Auch das ist unmissverständlich. Die „richtige Lehre“ aus Afghanistan lautet, die imperialistischen Interessen Deutschland in Zukunft effektiver durchzusetzen. „Wir müssen unsere Fähigkeiten erweitern und unsere Instrumente besser vernetzen – diplomatisch, militärisch, zivil, humanitär, entwicklungs- und wirtschaftspolitisch“, erklärte Steinmeier. „Und: Wir müssen stärker werden in unseren Möglichkeiten, auch im Militärischen.“ Es sei „richtig so“, dass Deutschland „in diesen instabilen Zeiten ... mehr in seine Verteidigung“ investiere. Die Bundeswehr brauche „gute Ausrüstung und funktionierende Strukturen, weil unser Land eine funktionierende Bundeswehr braucht“.

In bekannt zynischer Manier versuchte Steinmeier den Ruf nach Aufrüstung und Großmachtpolitik als Antwort auf die Nazi-Verbrechen im Zweiten Weltkrieg zu verkaufen. „Ja, wir wissen um die schwere Bürde unserer Geschichte – und niemand weiß es besser als die Soldatinnen und Soldaten der Bundeswehr,“ erklärte er. „Das Wissen um Orte wie Babyn Jar“ und „um Geschehnisse dort und an anderen Orten, vor allem in Osteuropa, erinnert uns: Die Wehrmacht im Nationalsozialismus begründet keine Tradition, auf die wir uns berufen können.“

Steinmeier und die herrschende Klasse haben ein Problem. Mittlerweile ist es offensichtlich, dass die deutschen Eliten wieder an ihre braunen Traditionen anknüpfen und auf die tiefe Krise des Kapitalismus und die explosiven Konflikte zwischen den Großmächten wie in den 1930er Jahren mit Militarismus, Krieg und Faschismus reagieren. Das unterstreichen nicht nur der Zapfenstreich und die Kriegsreden von Steinmeier und Kramp-Karrenbauer, sondern die gesamte außen- und innenpolitische Entwicklung der letzten Jahre.
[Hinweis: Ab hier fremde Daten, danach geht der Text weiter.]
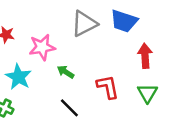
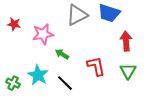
cyan star: (18, 77) -> (38, 75), moved

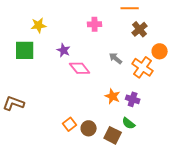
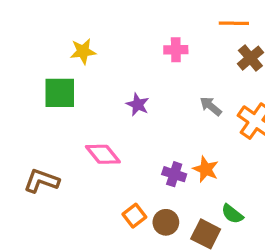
purple star: (64, 50) -> (138, 104), moved
pink diamond: (80, 68) -> (103, 154), moved
purple cross: (133, 99) -> (174, 174), moved

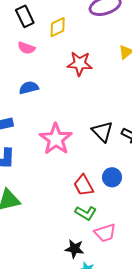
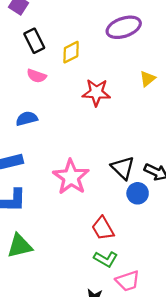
blue semicircle: (29, 88) -> (27, 119), moved
blue circle: (112, 177) -> (138, 193), moved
Steinmeier selbst paktierte schon 2014 als Außenminister in der Ukraine offen mit faschistischen Kräften. Während des von Berlin unterstützten Putsches empfing er in der deutschen Botschaft in Kiew Oleh Tjahnybok, den Führer der faschistischen Swoboda-Partei, die bis dahin vor allem als Bündnispartner der NPD aufgetreten war. Tjahnybok bezieht sich positiv auf Nazi-Kollaborateure, die am Massenmord an tausenden ukrainischen Juden – darunter am Massaker von Babyn-Jar – beteiligt waren.
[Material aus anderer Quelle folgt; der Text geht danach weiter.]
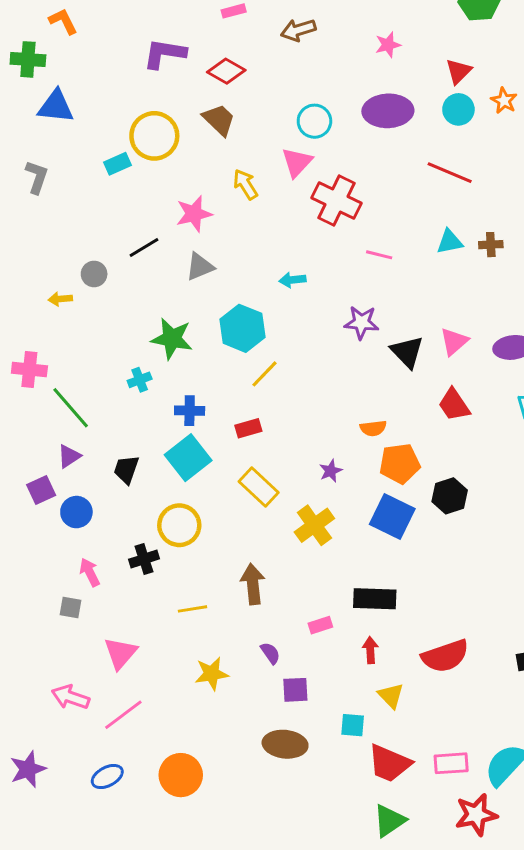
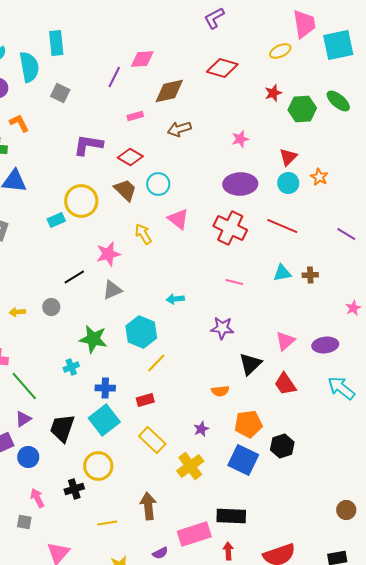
cyan circle: (314, 121) -> (158, 184), moved
pink triangle: (297, 162) -> (178, 219), turned -35
red cross: (336, 201) -> (230, 228), moved
gray circle: (94, 274) -> (51, 307), moved
black triangle: (407, 352) -> (250, 364), moved, turned 30
orange semicircle: (373, 428) -> (220, 391), moved
black trapezoid: (126, 469) -> (62, 428), size x1.4
pink rectangle: (320, 625) -> (194, 534), size x2.0
purple semicircle: (270, 653) -> (160, 553), turned 98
In Deutschland machten die etablierten Parteien die AfD zur offiziellen Oppositionsführerin im Bundestag, integrierten die Rechtsextremen ins politische System und verfolgten systematisch deren Agenda. Das zeigt aktuell insbesondere die im Kern faschistische „Profite vor Leben“-Politik in der Pandemie, die allein in Deutschland bereits mehr 94.000 Menschen das Leben gekostet hat.

Gleichzeitig agieren rechte Terrornetzwerke weitgehend unbehelligt in Polizei, Geheimdiensten und Armee. Erst vor wenigen Tagen wurden rechtsextreme Strukturen im Wachbataillon bekannt, das gestern die Zapfenstreich-Formation stellte.
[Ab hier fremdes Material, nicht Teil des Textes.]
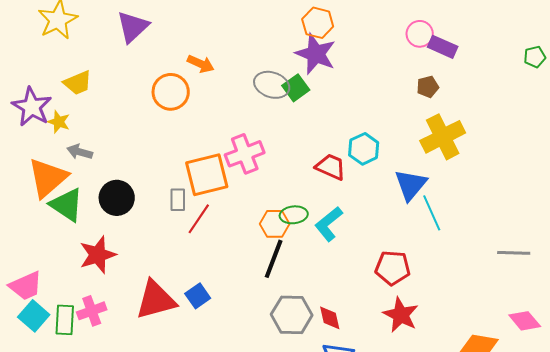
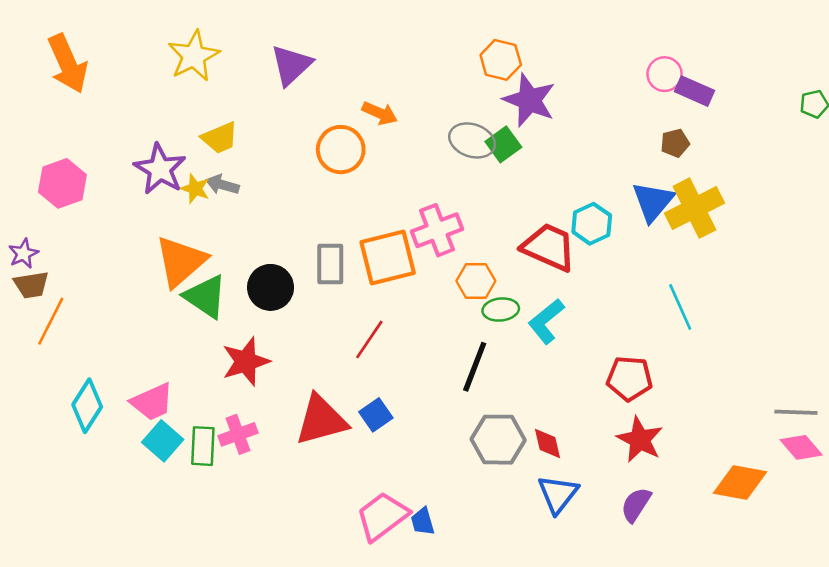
orange hexagon: (318, 23) -> (501, 60), moved
gray arrow: (80, 152) -> (222, 185), moved
red trapezoid: (331, 167) -> (549, 247), size x1.4
blue triangle: (411, 185) -> (653, 202), moved
gray rectangle: (178, 200) -> (330, 264), moved, size x1.4
red line: (199, 219) -> (369, 339), moved
orange hexagon: (275, 224) -> (476, 281), moved
gray line: (514, 253) -> (796, 412), moved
All diese Entwicklungen und die Bilder von deutschen Soldaten, die mitten in Berlin mit Waffen und Fackeln aufmarschieren, haben die tief verwurzelte Opposition gegen Militarismus und Faschismus in der Bevölkerung weiter befeuert. In den sozialen Medien entwickelte sich ein regelrechter Shitstorm gegen den Zapfenstreich. User zogen immer wieder Parallelen zum Dritten Reich und geißelten den deutschen Militarismus.

Diese Opposition braucht eine klare politische Führung und Perspektive. Die SGP kämpft für den Aufbau einer Antikriegsbewegung der deutschen und internationalen Arbeiterklasse, die darauf abzielt, die Wurzel von Krieg und Faschismus – den Kapitalismus – abzuschaffen und durch eine globale sozialistische Gesellschaft zu ersetzen.